Roos issued a recall and, in March 2014, FDA suspended the facility’s registration. Facility suspension is a relatively new enforcement power which gives FDA the authority to suspend the registration of a facility when FDA determines that a food manufactured, processed, packed, received, or held by a facility has “a reasonable probability of causing serious adverse health consequences or death to humans,” and “the facility created, caused, or was otherwise responsible for such reasonable probability.” Because a food facility registration is required for the legal manufacture of food for consumption in the United States, the suspension of the facility registration effectively put the company out of business for the duration of the suspension.
It is not clear what, if anything, happened since March 2014. According to the civil Complaint, the government believes that the permanent injunction is required because without it, Roos will continue to violate the law. Although, the facility suspension should prevent any further violations by the facility, the proposed Permanent Injunction is broader as it includes the owners.
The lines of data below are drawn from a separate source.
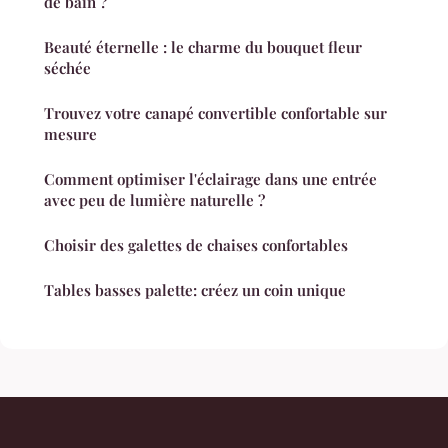
de bain ?
Beauté éternelle : le charme du bouquet fleur
séchée
Trouvez votre canapé convertible confortable sur
mesure
Comment optimiser l'éclairage dans une entrée
avec peu de lumière naturelle ?
Choisir des galettes de chaises confortables
Tables basses palette: créez un coin unique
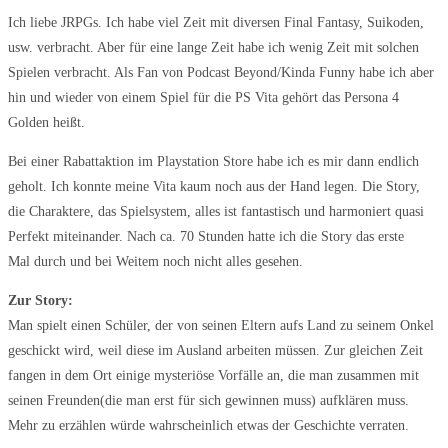
Ich liebe JRPGs. Ich habe viel Zeit mit diversen Final Fantasy, Suikoden,
usw. verbracht. Aber für eine lange Zeit habe ich wenig Zeit mit solchen
Spielen verbracht. Als Fan von Podcast Beyond/Kinda Funny habe ich aber
hin und wieder von einem Spiel für die PS Vita gehört das Persona 4
Golden heißt.
Bei einer Rabattaktion im Playstation Store habe ich es mir dann endlich
geholt. Ich konnte meine Vita kaum noch aus der Hand legen. Die Story,
die Charaktere, das Spielsystem, alles ist fantastisch und harmoniert quasi
Perfekt miteinander. Nach ca. 70 Stunden hatte ich die Story das erste
Mal durch und bei Weitem noch nicht alles gesehen.
Zur Story:
Man spielt einen Schüler, der von seinen Eltern aufs Land zu seinem Onkel
geschickt wird, weil diese im Ausland arbeiten müssen. Zur gleichen Zeit
fangen in dem Ort einige mysteriöse Vorfälle an, die man zusammen mit
seinen Freunden(die man erst für sich gewinnen muss) aufklären muss.
Mehr zu erzählen würde wahrscheinlich etwas der Geschichte verraten.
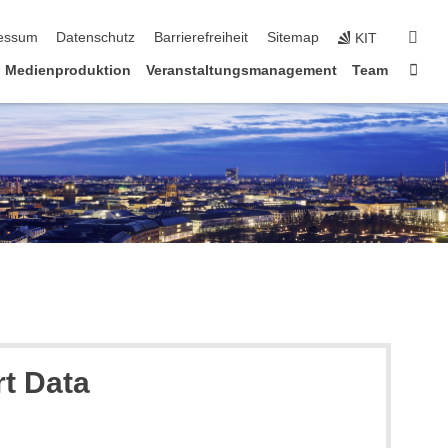
erspringen
suc
essum
Datenschutz
Barrierefreiheit
Sitemap
KIT
Star
Medienproduktion
Veranstaltungsmanagement
Team
rt Data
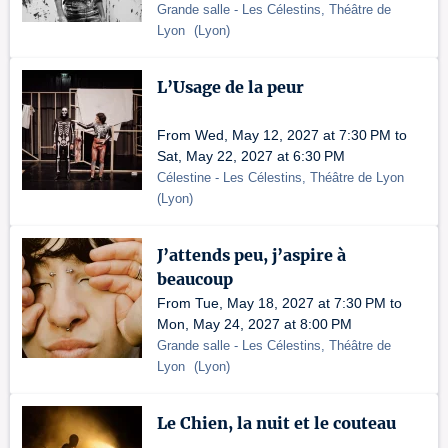
Grande salle
- Les Célestins, Théâtre de
Lyon
(
Lyon
)
L’Usage de la peur
From Wed, May 12, 2027 at 7:30 PM to
Sat, May 22, 2027 at 6:30 PM
Célestine
- Les Célestins, Théâtre de Lyon
(
Lyon
)
J’attends peu, j’aspire à
beaucoup
From Tue, May 18, 2027 at 7:30 PM to
Mon, May 24, 2027 at 8:00 PM
Grande salle
- Les Célestins, Théâtre de
Lyon
(
Lyon
)
Le Chien, la nuit et le couteau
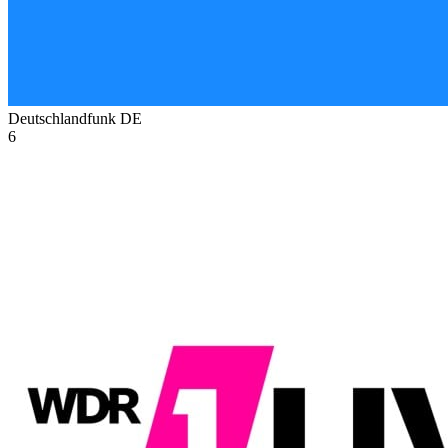
Deutschlandfunk
DE
6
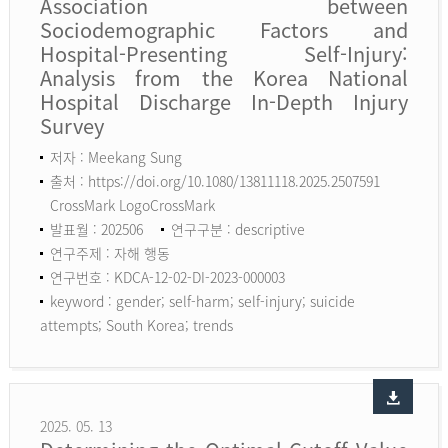
Association between
Sociodemographic Factors and
Hospital-Presenting Self-Injury:
Analysis from the Korea National
Hospital Discharge In-Depth Injury
Survey
저자 : Meekang Sung
출처 : https://doi.org/10.1080/13811118.2025.2507591
CrossMark LogoCrossMark
발표월 : 202506
연구구분 : descriptive
연구주제 : 자해 행동
연구번호 : KDCA-12-02-DI-2023-000003
keyword :
gender; self-harm; self-injury; suicide
attempts; South Korea; trends
2025. 05. 13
According to both the Complaint and the Information, the 2014 inspection was not the first time that FDA identified violations of GMP and sanitation requirements involving Roos. According to those documents, FDA inspections in 2010 and 2013 revealed similar violations. Both times, “FDA investigators issued a Report of Investigational Observations . . . and discussed . . . the observations with” Roos management. According to the civil Complaint, Roos did not respond in writing to the Form 483s FDA issued in 2010 and 2013. Yet, as far as we know, FDA did not take any further action until 2014.
One wonders why the agency did not take earlier enforcement action as a result of 2010 and 2013 violative inspections. In fact, the Complaint alleges that FDA’s observations in the 2010 and 2013 inspections were, in some instances, the same as or similar to the observations made by FDA in its February-March 2014 inspection.
As mentioned above, as far as we can recall, the government has never before filed criminal and civil charges against a company and also sought the forfeiture of violative products against a company.
It is also noteworthy that the civil Complaint alleges that Roos Foods and the individual owners violated the FDC Act by, among other things, introducing or delivering for introduction into interstate commerce articles of food that were adulterated in that the food was prepared, packed or held under insanitary conditions whereby it may have become contaminated with filth or rendered injurious to health. The criminal Information, however, is directed only at the company. Does this mean that the government worked out a deal where no individuals would be criminally prosecuted? Or, does it mean that the government is still investigating to determine if it should file criminal charges, presumably against the individual defendants in the civil case? We cannot determine the answer to these questions because the Plea Agreement between the company and the government is not yet public.